• REQUIREMENTS
Convert every line of the material below into a JSON list of strings, with one string per line and blank lines omitted. Leave the pictures out of the output.

== DATA ==

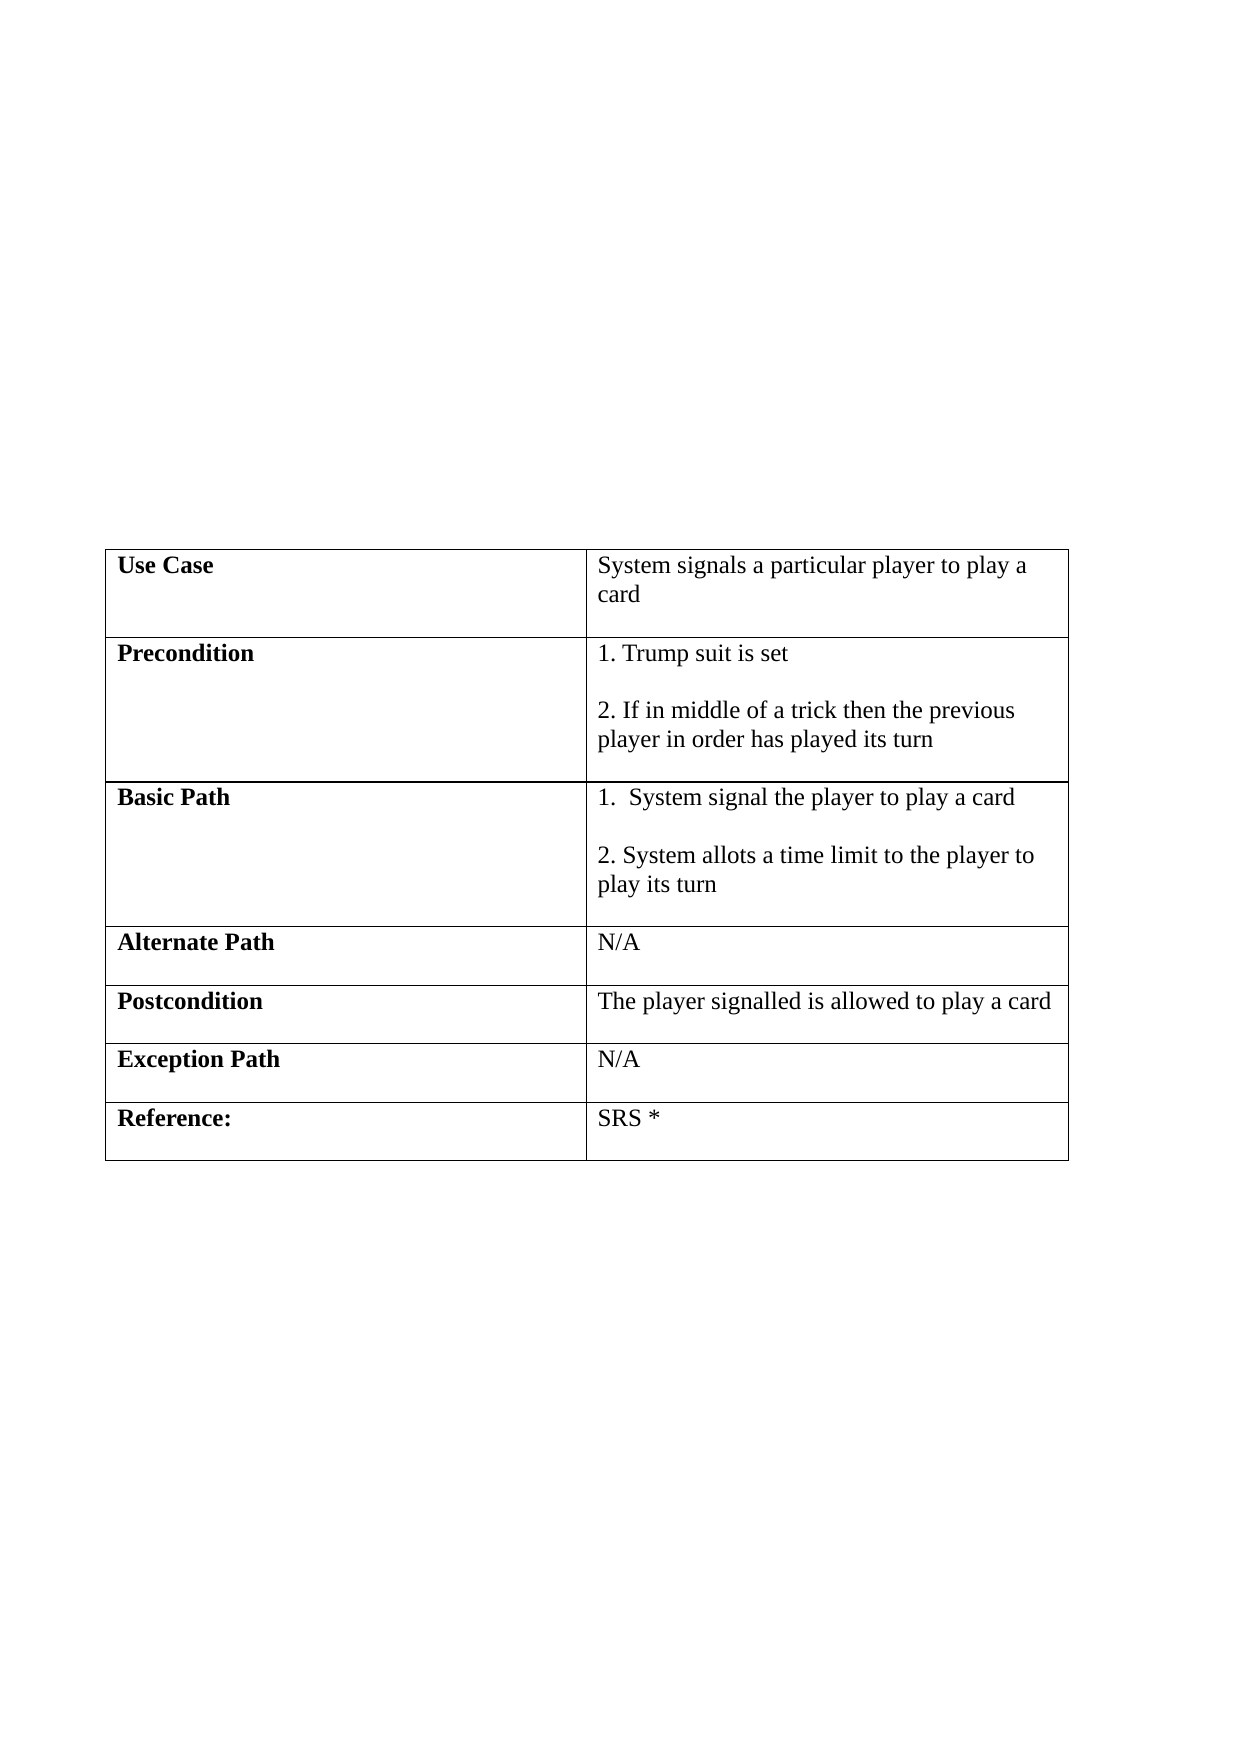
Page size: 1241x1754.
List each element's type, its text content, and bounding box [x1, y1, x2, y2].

table_header System signals a particular player to play a card [587, 550, 1068, 637]
table_cell Precondition [106, 638, 586, 781]
table_cell 1. Trump suit is set 2. If in middle of a trick then the previous player in order has played its turn [587, 638, 1068, 781]
table_cell The player signalled is allowed to play a card [587, 986, 1068, 1043]
table_cell Exception Path [106, 1044, 586, 1102]
table_cell 1. System signal the player to play a card 2. System allots a time limit to the player to play its turn [587, 783, 1068, 926]
table_header Use Case [106, 550, 586, 637]
table_cell SRS * [587, 1103, 1068, 1160]
table_cell Basic Path [106, 783, 586, 926]
table_cell Alternate Path [106, 927, 586, 985]
table_cell N/A [587, 927, 1068, 985]
table_cell Reference: [106, 1103, 586, 1160]
table_cell Postcondition [106, 986, 586, 1043]
table_cell N/A [587, 1044, 1068, 1102]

===

• ANSWER TO THIS EXERCISE
[
  "Page size: 1241x1754.",
  "List each element's type, its text content, and bounding box [x1, y1, x2, y2].",
  "table_header System signals a particular player to play a card [587, 550, 1068, 637]",
  "table_cell Precondition [106, 638, 586, 781]",
  "table_cell 1. Trump suit is set 2. If in middle of a trick then the previous player in order has played its turn [587, 638, 1068, 781]",
  "table_cell The player signalled is allowed to play a card [587, 986, 1068, 1043]",
  "table_cell Exception Path [106, 1044, 586, 1102]",
  "table_cell 1. System signal the player to play a card 2. System allots a time limit to the player to play its turn [587, 783, 1068, 926]",
  "table_header Use Case [106, 550, 586, 637]",
  "table_cell SRS * [587, 1103, 1068, 1160]",
  "table_cell Basic Path [106, 783, 586, 926]",
  "table_cell Alternate Path [106, 927, 586, 985]",
  "table_cell N/A [587, 927, 1068, 985]",
  "table_cell Reference: [106, 1103, 586, 1160]",
  "table_cell Postcondition [106, 986, 586, 1043]",
  "table_cell N/A [587, 1044, 1068, 1102]"
]